Разумеется, Барышников произносит текст своей роли, говорит, но не вполне внятно, «насекомым» голосом — как сказано у Кафки, «к которому примешивался какой-то подспудный, но упрямый болезненный писк». Точная находка: во время разговоров родных Грегор из соседней комнаты время от времени издает странные, нечеловеческие звуки, от которых цепенеют домашние. Когда же Барышников по ходу спектакля высказывается артикулированно, то его русский акцент придает речи достоверный легкий оттенок потусторонности.
Итак, в полном соответствии с рассказом, за Грегором закреплен задний план. У Кафки переднего плана нет вовсе, у Беркоффа — это домашние.
Кафкианская тема одиночества и экзистенциальной отчужденности в спектакле приобретает более конкретный характер. По сути дела, это семейная драма.
Грегор отчужден прежде всего от своей семьи. От бессловесной гусеницы-матери, от самодовольного жука-отца, от жизнерадостной бабочки-сестры.
Мать и в рассказе, и в театральной постановке остается невнятной и безличностной — носительницей абстрактной идеи материнства.

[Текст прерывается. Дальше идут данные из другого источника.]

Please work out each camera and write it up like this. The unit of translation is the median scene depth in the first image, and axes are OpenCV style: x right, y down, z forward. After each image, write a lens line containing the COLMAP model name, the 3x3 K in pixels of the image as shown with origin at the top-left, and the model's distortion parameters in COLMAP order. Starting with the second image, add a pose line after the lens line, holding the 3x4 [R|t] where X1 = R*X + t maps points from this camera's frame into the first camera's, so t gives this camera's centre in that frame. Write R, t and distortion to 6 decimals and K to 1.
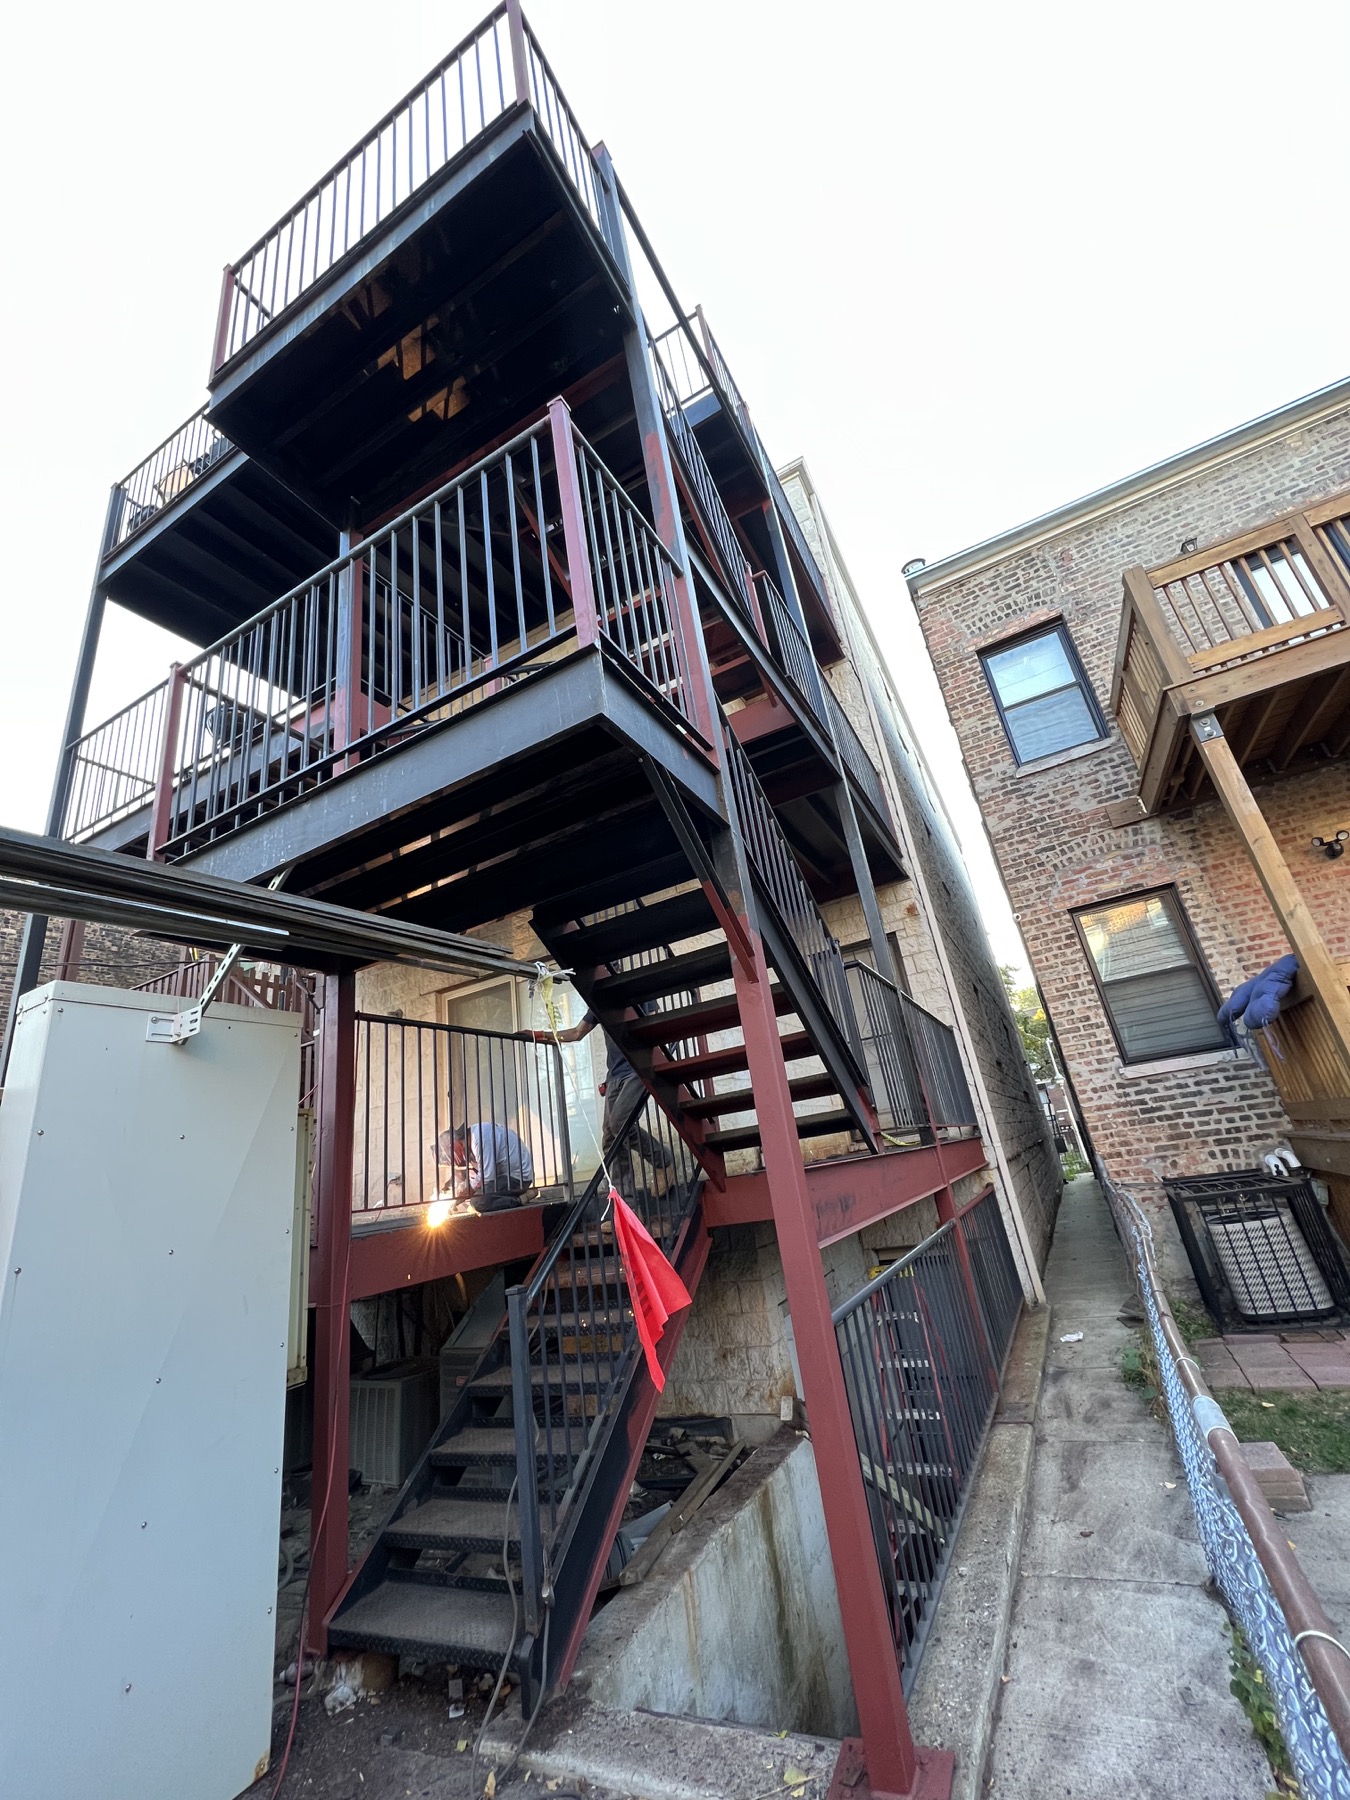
lens RADIAL K [[722.4, 0, 673.1], [0, 722.4, 900.1], [0, 0, 1]] dist [0.000859, -0.000190]
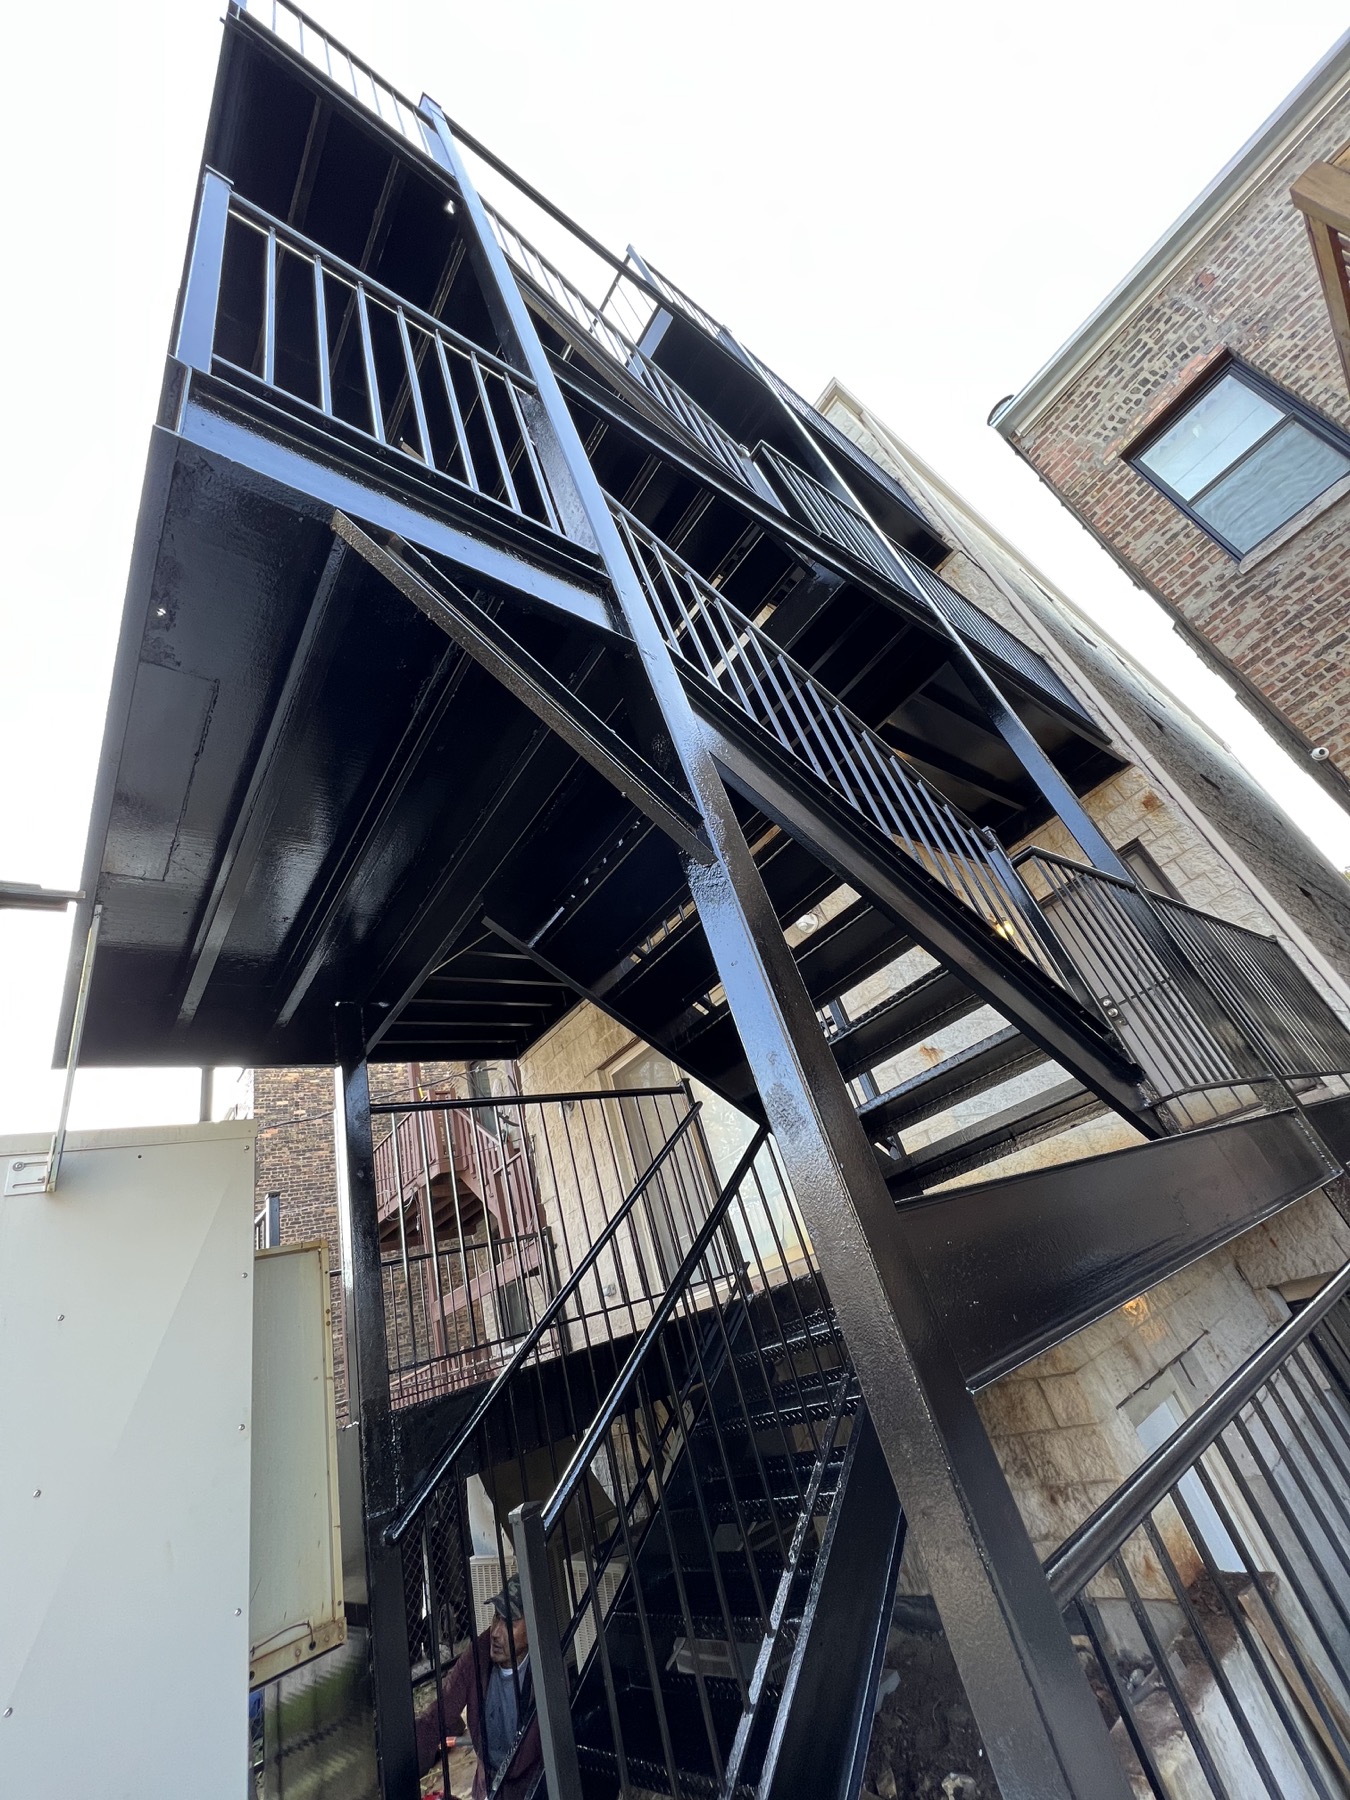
lens RADIAL K [[718.2, 0, 675.0], [0, 718.2, 900.0], [0, 0, 1]] dist [0.001632, 0.000168]
pose [[0.904727, -0.311161, -0.290945, 0.075911], [0.284816, 0.949720, -0.130041, 0.065278], [0.316780, 0.034786, 0.947861, 0.162064]]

Намеченная у Кафки линия надрывной экстатической жертвенности сестры Греты — единственной в семье, согласившейся как-то ухаживать за насекомым-братом, — в спектакле еще больше усилена и доведена до идеи жертвенности извращенной. Грета взрослеет и как бы очеловечивается (в том смысле, что становится полноценным гоминидом) за счет расчеловечивания Грегора. И когда он, больная, замученная и исхудавшая тварь, умирает, выброшенный, как и положено насекомому, на помойку, сестра своей вампирски пышущей юностью подтверждает вечную цикличность мира: «…несмотря на все горести, она за последнее время расцвела и стала пышной красавицей». Последние слова рассказа — о Грете, а именно о том, как она «выпрямила свое молодое тело».

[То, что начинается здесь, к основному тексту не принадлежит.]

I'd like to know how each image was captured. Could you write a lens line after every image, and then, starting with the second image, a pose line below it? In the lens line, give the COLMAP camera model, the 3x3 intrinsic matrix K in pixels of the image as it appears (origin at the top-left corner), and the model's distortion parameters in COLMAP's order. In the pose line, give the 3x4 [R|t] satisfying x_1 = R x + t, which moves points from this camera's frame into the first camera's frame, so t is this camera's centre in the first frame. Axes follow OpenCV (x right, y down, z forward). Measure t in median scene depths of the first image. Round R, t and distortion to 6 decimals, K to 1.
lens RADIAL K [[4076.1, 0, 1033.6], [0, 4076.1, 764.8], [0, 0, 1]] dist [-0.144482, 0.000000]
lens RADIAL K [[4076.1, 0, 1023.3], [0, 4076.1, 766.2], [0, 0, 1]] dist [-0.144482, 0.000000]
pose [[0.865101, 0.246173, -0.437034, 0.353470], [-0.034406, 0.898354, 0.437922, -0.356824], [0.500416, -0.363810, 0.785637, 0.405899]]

Лишенный прямохождения Грегор проиграл, как случается обычно: большие рыбы пожирают малых, высшие животные одолевают низших, человек попирает насекомое. Даже такое, как Грегор Замза, — насекомое с прекрасным прошлым коммивояжера.
Но если сестра завершает эпопею превращения Замзы, то главным действующим лицом этой коллизии является отец.

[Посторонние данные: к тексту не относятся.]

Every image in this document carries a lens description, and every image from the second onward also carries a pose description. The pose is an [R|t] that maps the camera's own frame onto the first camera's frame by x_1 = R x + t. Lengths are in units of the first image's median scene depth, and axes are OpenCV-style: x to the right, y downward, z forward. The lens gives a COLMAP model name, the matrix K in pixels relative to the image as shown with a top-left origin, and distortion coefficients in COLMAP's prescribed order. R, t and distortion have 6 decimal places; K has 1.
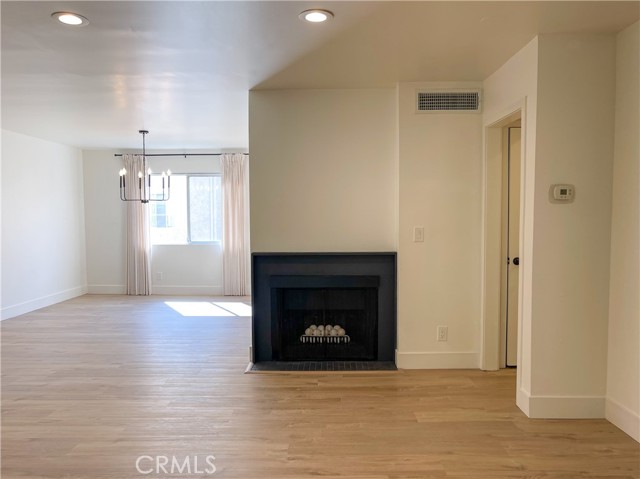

И здесь вновь на сцену выходит сам автор. Отец Грегора — это Кафка-старший из знаменитого «Письма к отцу» — «по силе, здоровью, аппетиту, голосовым данным, красноречию, довольству собой, самоуверенности, выносливости, присутствию духа». Инсценировщик и режиссер Стивен Беркофф находился в гораздо более выигрышном положении, чем писатель Франц Кафка: он читал «Письмо к отцу», когда писал пьесу, а Кафка, когда сочинял рассказ «Превращение», — еще нет: «Письмо…» написано на пять лет позже. Поэтому сценическая интерпретация «Превращения» почти столько же, сколько и рассказу, обязана литературному обращению сына к отцу и «Дневникам» писателя. У старшего Замзы в гротескном исполнении Рене Обержонуа — манеры старшего Кафки: говорить, есть, поучать, делать замечания. В семью Замзы перенесен сложный комплекс отношений из семьи Кафки.
Мне странно было читать в некоторых рецензиях на спектакль «Превращение» сетования на «социализацию» Кафки, на превращение философской притчи в антибуржуазный фарс и даже в «марксистский китч». Основанием к таким суждениям стали, по-видимому, те сцены, где родня Грегора утрирует свою тягу к его деньгам и свою зависимость от его заработка. Опять-таки в рассказе этот мотив звучит куда приглушеннее, чем, скажем, в «Дневниках», где писатель — например, в записи 15-го года, года публикации «Превращения», — ясно говорит о том, что из-за родителей не может бросить службу и заняться только литературой. В спектакле же усилена тема денег и есть несколько коротких эпизодов с марионеточно четкими движениями членов семьи и их восклицаниями «Сигары! Платья! Пиво! Развлечения!» и т. д.
Но, конечно же, это если и карикатура, то не социальная, а антропологическая. Пародируется не класс буржуа, а род человеческий. Да и вообще, Кафку жадность не оскорбляла и не раздражала — он считал ее «одним из вернейших признаков того, что человек глубоко несчастен». Над несчастными Кафка не смеялся. И не о Марксе стоит тут вспоминать, а о Фрейде.
Тяжелый комплекс неполноценности, который испытывал писатель по отношению к отцу, не надо и трудиться вычленять по психоаналитическим признакам: все уже сказано в «Письме…». Один пример из множества: «Я — худой, слабый, узкий, ты — сильный, большой, широкий… Я казался себе жалким, причем не только перед тобой, но перед всем миром, ибо ты был для меня мерой всех вещей». И так сквозь все «Письмо…»: о мощном постоянном давлении отца.